===== Source text =====

Mildred adores everything about Coronation Street. She’s originally from a small town in Lancashire, you see, and the depiction of a close community settled along a cobbled terrace stirs up fond memories of home. Everything’s better up north. Blackpool Pier. Chips, gravy and mushy peas. Peter Kay remembering things.
She’s not alone, either. Millions of others like Mildred tune-in every evening to watch the exploits of all the famous characters. You know the ones. The chap from Red Dwarf. And the lass with glasses. There, in the corner of their own living rooms, are welcome members of an extended family, who are always glad to be seen, and whose lives Mildred probably knows in greater detail than some of her own relatives.
Many years ago, Mildred moved to London for work purposes. Now, among the hustle, bustle, smog and coffee-chains, the comparative tranquillity of ‘the street’ allows her to stay grounded, nostalgic, and free of home-sickness.
Luckily for Mildred, there are now countless other Corrie enthusiasts also living down south. One such lady, the slightly eccentric Coronation Street uber-fan Betty, makes Mildred a proposition. To enhance her understanding and appreciation of the soap, Mildred is introduced to a special club where she and her new pals can freely discuss in detail what they love about Coronation Street, the characters, the story-lines, and why no other soap even comes close.
Especially not Eastenders. Mildred and the clan despise Eastenders. All those market-stall holders harking, scrapping, ululating and sleeping with each other. The barbarity of it all. At least the families of Coronation Street go about their adulterous pastimes with an imbued sense of historic pride – yes, I may have slept with your wife, but my Grandfather worked down the coal mine, and there’s a brew on, and I’ve made a hotpot, so everything’s going to be basically fine.

=====

Copy out the part of the Coronation Street piece from "Mildred adores everything" to "Kay remembering things.", word for word.

===== Record set =====

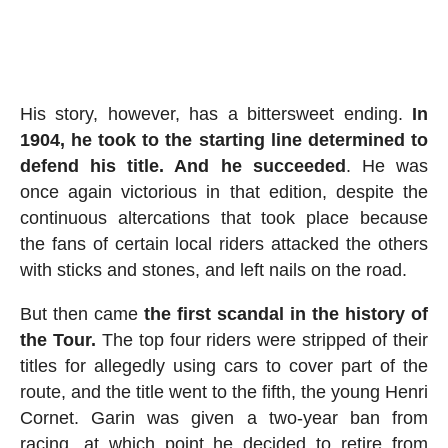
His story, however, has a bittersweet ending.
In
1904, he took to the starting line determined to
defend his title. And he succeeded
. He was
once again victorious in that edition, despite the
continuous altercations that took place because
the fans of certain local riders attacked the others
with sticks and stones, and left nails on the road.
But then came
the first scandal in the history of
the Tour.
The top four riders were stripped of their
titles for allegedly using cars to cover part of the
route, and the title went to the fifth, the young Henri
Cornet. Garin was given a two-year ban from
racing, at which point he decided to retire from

=====
===== Record set =====

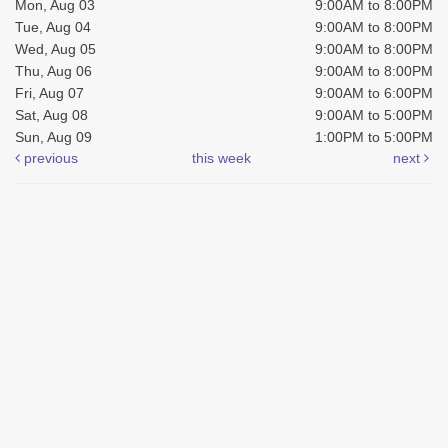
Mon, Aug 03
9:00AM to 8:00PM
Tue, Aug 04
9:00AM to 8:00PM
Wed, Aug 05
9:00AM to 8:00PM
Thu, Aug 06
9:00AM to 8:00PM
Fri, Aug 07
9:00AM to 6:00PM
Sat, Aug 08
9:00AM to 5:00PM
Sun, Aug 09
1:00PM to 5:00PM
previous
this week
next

=====

Answer space >>
Mildred adores everything about Coronation Street. She’s originally from a small town in Lancashire, you see, and the depiction of a close community settled along a cobbled terrace stirs up fond memories of home. Everything’s better up north. Blackpool Pier. Chips, gravy and mushy peas. Peter Kay remembering things.